Bu özelliği itibariyle İslamcılığı sadece muhalefete özgü bir ideoloji olarak görmeyi farz eden yaklaşımlara duruşuyla bir cevap oluşturuyor Paşa.
İslamcılığın binbir türlü hali olabilir. Yunus’un veya Nesimi’nin diliyle söylesek, Kâh iktidar olur insanlara adaletle hükmetmenin yoluna bakar, kâh iktidardayken daha gizli, derin iktidarlara muhalefet eder, bir dem kendine muhalefet eder, bir dem duruşuyla zalimlere meydan okur öfkelerini celbeder, mazlum olur, bir dem gelir dünyaya meydan okur dünyaya nizam verme iddiasında olur, kâh bütün dünyanın boş oyun ve eğlenceden ibaret olduğunu görüp içine çekilir, ölmeden önce ölür, oruç, itikaf, inzivasıyla zühdün en derin hallerine kapılır.
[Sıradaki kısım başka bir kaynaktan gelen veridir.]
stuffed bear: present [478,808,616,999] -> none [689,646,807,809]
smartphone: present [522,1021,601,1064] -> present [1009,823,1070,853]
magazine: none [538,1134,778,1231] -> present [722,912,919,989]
Tipik bir İslamcı olarak Said Halim Paşa’nın şahsında görülebilecek bu haller İslamcılığı tam da bu tartışmalar bağlamında yeniden düşünmek için iyi bir örnek oluşturabilir.
Zeytinburnu Belediyesi’nin iki günlük Said Halim Paşa Sempozyumu bütün katılımcılarıyla birlikte bütün bu konular üzerine düşünmek için iyi bir vesile, tam bir fikir şöleni gibi oldu. Belediyelerin kültürel faaliyetleri bir hayli boşlamış olduğu zamanlarda bile bu konuda ciddi bir fark ortaya koyan Başkan Ömer Arısoy’u ve sempozyumu adeta koparan değerli fikir ve eylem adamı Asım Öz’ü candan tebrik ediyorum.